(Saved entries)
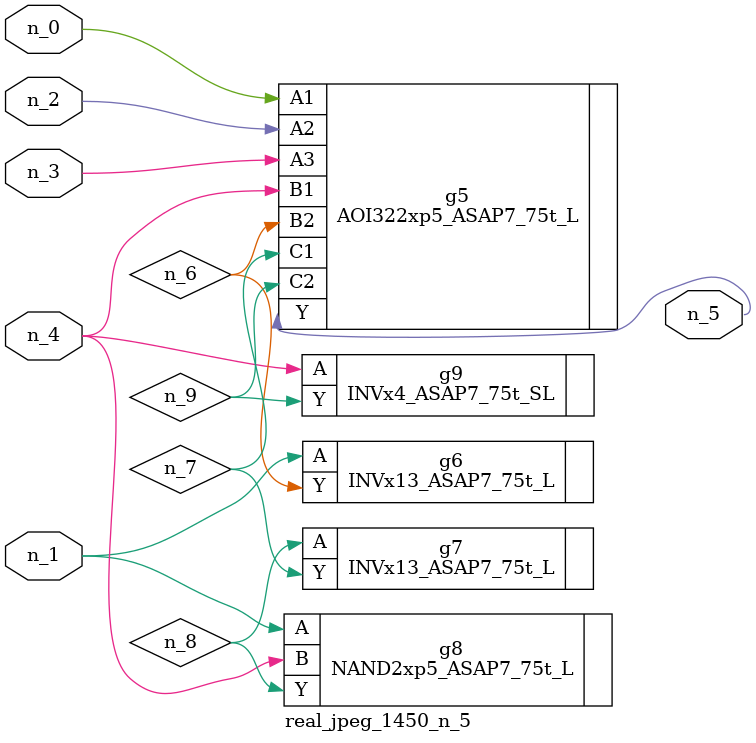
<source format=v>
module real_jpeg_1450_n_5 (n_4, n_0, n_1, n_2, n_3, n_5);

input n_4;
input n_0;
input n_1;
input n_2;
input n_3;

output n_5;

wire n_8;
wire n_6;
wire n_7;
wire n_9;

AOI322xp5_ASAP7_75t_L g5 ( 
.A1(n_0),
.A2(n_2),
.A3(n_3),
.B1(n_4),
.B2(n_6),
.C1(n_7),
.C2(n_9),
.Y(n_5)
);

INVx13_ASAP7_75t_L g6 ( 
.A(n_1),
.Y(n_6)
);

NAND2xp5_ASAP7_75t_L g8 ( 
.A(n_1),
.B(n_4),
.Y(n_8)
);

INVx4_ASAP7_75t_SL g9 ( 
.A(n_4),
.Y(n_9)
);

INVx13_ASAP7_75t_L g7 ( 
.A(n_8),
.Y(n_7)
);


endmodule
</source>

## WHAT IS EXPECTED
Would you copy out every line of the data above exactly, minus the pictures?

## SOLUTION TO THIS PROBLEM
<source format=v>
module real_jpeg_1450_n_5 (n_4, n_0, n_1, n_2, n_3, n_5);

input n_4;
input n_0;
input n_1;
input n_2;
input n_3;

output n_5;

wire n_8;
wire n_6;
wire n_7;
wire n_9;

AOI322xp5_ASAP7_75t_L g5 ( 
.A1(n_0),
.A2(n_2),
.A3(n_3),
.B1(n_4),
.B2(n_6),
.C1(n_7),
.C2(n_9),
.Y(n_5)
);

INVx13_ASAP7_75t_L g6 ( 
.A(n_1),
.Y(n_6)
);

NAND2xp5_ASAP7_75t_L g8 ( 
.A(n_1),
.B(n_4),
.Y(n_8)
);

INVx4_ASAP7_75t_SL g9 ( 
.A(n_4),
.Y(n_9)
);

INVx13_ASAP7_75t_L g7 ( 
.A(n_8),
.Y(n_7)
);


endmodule
</source>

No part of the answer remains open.